Hearings set next week to study vaccine requirements for N.B. children
In this Monday, Aug. 6, 2018, file photo, a health worker prepares a syringe with a vaccine against measles in Rio de Janeiro, Brazil. (AP Photo/Leo Correa, File)
FREDERICTON -- Supporters and opponents of more stringent vaccination requirements for New Brunswick children will get a chance to air their opinions next week.
Three days of presentations are scheduled before a legislature committee examining a bill that would make vaccinations mandatory for children in daycares and schools unless they have a medical exemption.
The new rules, to take effect Sept. 1, 2021, were introduced by the province's Tory government in June amid a measles outbreak in southern New Brunswick that produced 12 confirmed cases.
The proposed amendments to the Education Act and Public Health Act would mean children must either show proof of immunization or a doctor's letter exempting them from vaccination.
Dominic Cardy, the province's minister of education and early childhood development, says it's important for members of the legislature to hear the facts.
"I'm hoping they hear the clear scientific evidence around the incredible benefits vaccines have brought and continue to bring. They are the safest way to protect a population, especially school kids, against dangerous diseases," he said Tuesday.

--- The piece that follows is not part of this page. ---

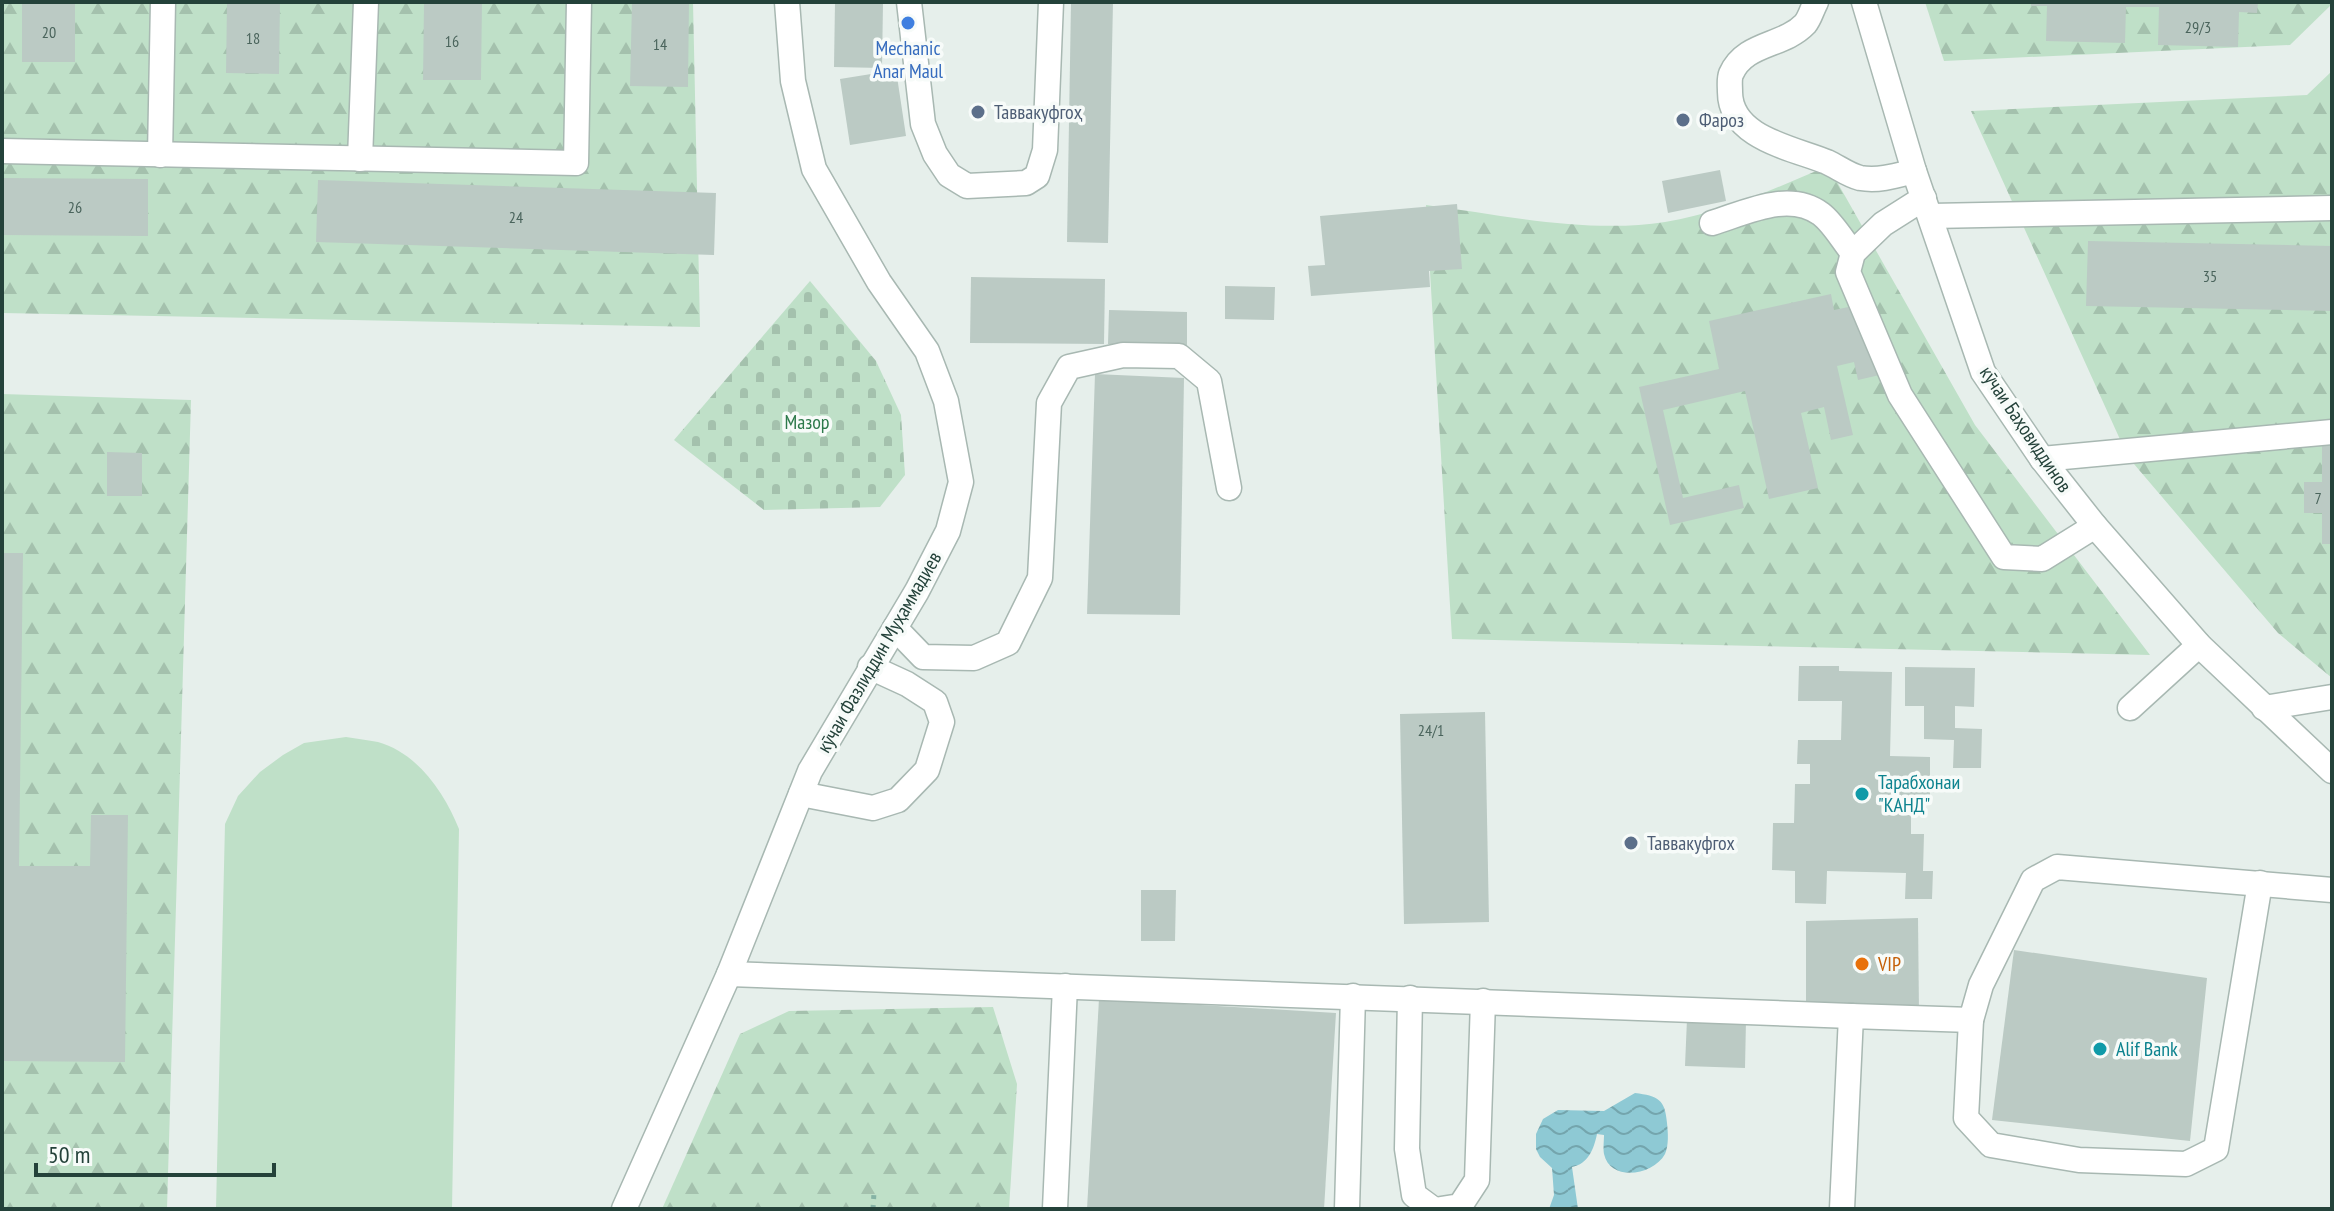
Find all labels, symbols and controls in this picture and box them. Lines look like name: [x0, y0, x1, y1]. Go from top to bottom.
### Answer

"I guess we'll also hear from some folks who are less informed, misinformed and actively engaged in misinformation. That's their democratic right, as long as we make the right decision in the best interests of school children," he said.
One group critical of vaccines that is set to appear at the hearings is Vaccine Choice Canada. In a statement addressed to New Brunswick parents and residents, the group has called mandatory vaccines "the largest and most important civil rights issue since the civil rights movement in the United States in the 1960s, and the movement to give women the right to vote."
The group says non-violent civil disobedience may be needed to show opposition.
Also on the list of presenters is Dena Churchill who has come under fire for her views on vaccination.
The Nova Scotia chiropractor was ordered to pay $100,000 after admitting professional misconduct for spreading vaccine skepticism on her blog, "Dr. Sexy Mom."
Churchill has written about vaccinations on her blog and on Facebook and refused to delete the posts despite orders from the Nova Scotia College of Chiropractors.
But she ultimately surrendered her licence to practice chiropractic medicine, and admitted earlier this year to being professionally incompetent because of mental incapacity. The college then ordered Churchill to pay $100,000 to partially cover the costs of its $180,000 investigation.
"Some of the people on the list are notorious for peddling lies and misinformation. There are certainly some folks out there who are pursuing publicity rather than facts. That's their right," Cardy said.
"The facts are clear, the public is onside, and we've got to make sure we protect our kids," he said.
Groups including the New Brunswick Pharmacists' Association have thrown their support behind the bill.
Paul Blanchard, the association's executive director, said immunization rates have dropped because of the anti-vaccine movement and a more relaxed view of vaccines generally.
"Vaccines have been probably the most significant accomplishment over the last generation, and now many people are taking it for granted," he said in an interview last month.
He said 76 per cent of children entering kindergarten met immunization requirements in 2017-18. Some pharmacies have placed petitions calling for stricter immunization requirements.
The list of presenters also includes other doctors, the New Brunswick Medical Society, and the province's child, youth and seniors' advocate.